Perhatikanlah bahwa dimana-mana ada kecenderungan pemerintah untuk menyalahkan orangtua calon siswa (masyarakat) penerima manfaat layanan. Mereka umunya menolak tudingan adanya gangguan pada website dan bersikukuh mengatakan kegagalan mendaftar ke sekolah tujuan hanyalah karena kesalahan pendaftar belaka. Mereka disebut belum mahir menggunakan teknologi aplikasi PPDB online.
Saya tidak berani menuduh setega itu. Karena kecurigaan juga harus ditujukan kepada dimensi lain, yakni potensi ketidakmampuan provider yang dipersiapkan dalam memenuhi standar pelayanan.
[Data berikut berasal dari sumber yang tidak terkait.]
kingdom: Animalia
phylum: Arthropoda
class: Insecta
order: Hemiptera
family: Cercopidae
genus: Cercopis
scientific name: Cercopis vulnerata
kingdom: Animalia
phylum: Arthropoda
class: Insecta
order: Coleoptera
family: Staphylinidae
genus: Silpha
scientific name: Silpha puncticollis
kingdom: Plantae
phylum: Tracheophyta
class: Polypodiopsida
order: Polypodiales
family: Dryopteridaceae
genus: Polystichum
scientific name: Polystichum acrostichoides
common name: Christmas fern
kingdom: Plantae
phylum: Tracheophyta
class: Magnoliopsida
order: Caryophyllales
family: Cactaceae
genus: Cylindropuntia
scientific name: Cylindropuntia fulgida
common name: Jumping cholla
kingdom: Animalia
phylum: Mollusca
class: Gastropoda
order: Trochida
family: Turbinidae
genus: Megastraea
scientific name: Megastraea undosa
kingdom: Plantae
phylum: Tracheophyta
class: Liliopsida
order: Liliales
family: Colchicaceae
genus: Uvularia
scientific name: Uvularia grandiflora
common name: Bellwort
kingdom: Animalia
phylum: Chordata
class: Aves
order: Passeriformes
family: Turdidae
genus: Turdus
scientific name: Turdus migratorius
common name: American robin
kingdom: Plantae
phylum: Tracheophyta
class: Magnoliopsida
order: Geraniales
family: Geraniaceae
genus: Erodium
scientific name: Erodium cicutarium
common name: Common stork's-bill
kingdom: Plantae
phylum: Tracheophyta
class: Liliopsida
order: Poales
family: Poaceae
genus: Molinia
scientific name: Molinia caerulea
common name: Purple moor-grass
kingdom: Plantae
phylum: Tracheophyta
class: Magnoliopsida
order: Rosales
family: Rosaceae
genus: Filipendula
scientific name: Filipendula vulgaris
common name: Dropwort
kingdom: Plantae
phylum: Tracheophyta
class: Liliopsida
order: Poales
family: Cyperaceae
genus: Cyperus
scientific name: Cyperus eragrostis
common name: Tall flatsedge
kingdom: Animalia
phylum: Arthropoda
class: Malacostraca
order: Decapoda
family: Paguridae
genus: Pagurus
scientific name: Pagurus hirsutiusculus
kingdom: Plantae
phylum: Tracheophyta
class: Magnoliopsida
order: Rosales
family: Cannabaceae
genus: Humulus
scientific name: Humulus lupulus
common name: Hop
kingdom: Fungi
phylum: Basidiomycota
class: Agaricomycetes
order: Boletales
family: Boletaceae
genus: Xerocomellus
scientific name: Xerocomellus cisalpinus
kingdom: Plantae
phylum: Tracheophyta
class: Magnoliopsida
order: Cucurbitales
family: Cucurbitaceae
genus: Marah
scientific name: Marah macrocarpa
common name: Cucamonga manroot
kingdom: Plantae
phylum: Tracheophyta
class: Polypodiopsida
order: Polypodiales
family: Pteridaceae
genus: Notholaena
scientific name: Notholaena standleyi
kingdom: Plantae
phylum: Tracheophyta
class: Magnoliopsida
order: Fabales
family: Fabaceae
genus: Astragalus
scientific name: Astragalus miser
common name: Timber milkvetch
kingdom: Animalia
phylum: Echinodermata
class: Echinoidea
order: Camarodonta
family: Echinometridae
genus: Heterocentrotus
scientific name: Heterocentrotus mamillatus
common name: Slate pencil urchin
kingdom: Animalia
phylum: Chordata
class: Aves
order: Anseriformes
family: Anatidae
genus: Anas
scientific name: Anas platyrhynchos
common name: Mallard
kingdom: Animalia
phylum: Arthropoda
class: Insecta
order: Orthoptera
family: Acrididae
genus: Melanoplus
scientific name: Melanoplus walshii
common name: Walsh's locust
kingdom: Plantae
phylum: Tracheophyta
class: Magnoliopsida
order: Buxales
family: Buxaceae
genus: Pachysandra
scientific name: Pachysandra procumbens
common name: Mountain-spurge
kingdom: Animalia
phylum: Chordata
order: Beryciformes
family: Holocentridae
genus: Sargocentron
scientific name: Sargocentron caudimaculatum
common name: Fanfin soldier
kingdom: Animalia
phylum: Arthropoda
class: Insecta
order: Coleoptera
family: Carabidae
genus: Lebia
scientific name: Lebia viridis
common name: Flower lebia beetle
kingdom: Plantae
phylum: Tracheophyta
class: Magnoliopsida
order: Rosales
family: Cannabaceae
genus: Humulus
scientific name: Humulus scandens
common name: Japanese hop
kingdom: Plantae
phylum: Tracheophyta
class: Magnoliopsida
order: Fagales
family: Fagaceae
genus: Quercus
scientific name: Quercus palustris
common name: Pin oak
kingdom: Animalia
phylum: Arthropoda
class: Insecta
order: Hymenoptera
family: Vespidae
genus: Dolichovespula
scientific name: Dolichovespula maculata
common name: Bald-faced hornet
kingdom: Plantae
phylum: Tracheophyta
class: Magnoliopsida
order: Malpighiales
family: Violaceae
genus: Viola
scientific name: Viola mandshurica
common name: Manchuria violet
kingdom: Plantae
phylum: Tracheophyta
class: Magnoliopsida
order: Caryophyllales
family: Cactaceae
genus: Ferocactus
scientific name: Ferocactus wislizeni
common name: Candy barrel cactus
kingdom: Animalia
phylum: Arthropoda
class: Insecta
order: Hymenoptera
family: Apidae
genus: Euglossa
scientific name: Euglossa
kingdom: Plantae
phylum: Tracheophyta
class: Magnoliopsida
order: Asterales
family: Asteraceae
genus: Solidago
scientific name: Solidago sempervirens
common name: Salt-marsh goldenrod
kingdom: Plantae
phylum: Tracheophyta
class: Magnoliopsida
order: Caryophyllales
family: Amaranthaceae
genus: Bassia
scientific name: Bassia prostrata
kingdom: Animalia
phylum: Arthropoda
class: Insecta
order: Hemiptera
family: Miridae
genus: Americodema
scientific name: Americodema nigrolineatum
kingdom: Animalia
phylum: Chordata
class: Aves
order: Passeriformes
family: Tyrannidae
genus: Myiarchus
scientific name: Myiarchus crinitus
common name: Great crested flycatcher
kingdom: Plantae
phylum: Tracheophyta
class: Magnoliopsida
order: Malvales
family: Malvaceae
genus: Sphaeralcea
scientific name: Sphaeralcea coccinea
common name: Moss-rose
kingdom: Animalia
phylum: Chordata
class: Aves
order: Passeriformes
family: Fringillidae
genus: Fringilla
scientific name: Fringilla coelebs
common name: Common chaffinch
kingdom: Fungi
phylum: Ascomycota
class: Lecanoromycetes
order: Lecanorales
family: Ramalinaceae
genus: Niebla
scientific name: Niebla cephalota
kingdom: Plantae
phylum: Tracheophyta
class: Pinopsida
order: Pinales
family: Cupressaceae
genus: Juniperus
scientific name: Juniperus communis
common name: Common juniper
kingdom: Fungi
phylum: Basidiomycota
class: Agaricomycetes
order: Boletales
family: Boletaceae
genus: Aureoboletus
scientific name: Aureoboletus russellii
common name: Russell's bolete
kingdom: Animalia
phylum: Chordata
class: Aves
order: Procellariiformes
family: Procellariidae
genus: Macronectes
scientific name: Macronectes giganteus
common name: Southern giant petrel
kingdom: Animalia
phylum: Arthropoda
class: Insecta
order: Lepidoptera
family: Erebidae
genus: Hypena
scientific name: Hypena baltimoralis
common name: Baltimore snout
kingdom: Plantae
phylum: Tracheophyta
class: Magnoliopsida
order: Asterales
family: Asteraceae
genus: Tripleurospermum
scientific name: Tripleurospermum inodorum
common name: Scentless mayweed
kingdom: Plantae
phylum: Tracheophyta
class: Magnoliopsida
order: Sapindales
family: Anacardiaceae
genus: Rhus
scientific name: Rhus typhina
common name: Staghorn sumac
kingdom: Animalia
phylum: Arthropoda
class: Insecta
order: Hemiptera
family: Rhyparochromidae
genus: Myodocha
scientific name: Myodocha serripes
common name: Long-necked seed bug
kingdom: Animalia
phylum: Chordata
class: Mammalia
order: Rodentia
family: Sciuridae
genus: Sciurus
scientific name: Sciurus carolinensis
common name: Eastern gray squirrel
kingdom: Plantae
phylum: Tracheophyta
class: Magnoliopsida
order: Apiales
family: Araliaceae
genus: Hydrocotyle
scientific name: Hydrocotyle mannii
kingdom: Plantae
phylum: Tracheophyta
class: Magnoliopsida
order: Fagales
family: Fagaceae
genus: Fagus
Penyelenggara PPDB tidak memiliki perusahaan sendiri setara Telkomsel, yang artinya ia wajib berkonsultasi intensif atas fasilitas yang domainnya tidak ada di bawah otoritasnya. Saya tidak mengatakan bahwa Telkomsel tidak mampu. Buktinya lalulintas transaksi bisnis yang maju pesat saat ini lancar-lancar saja dengan hanya amat sedikit keluhan.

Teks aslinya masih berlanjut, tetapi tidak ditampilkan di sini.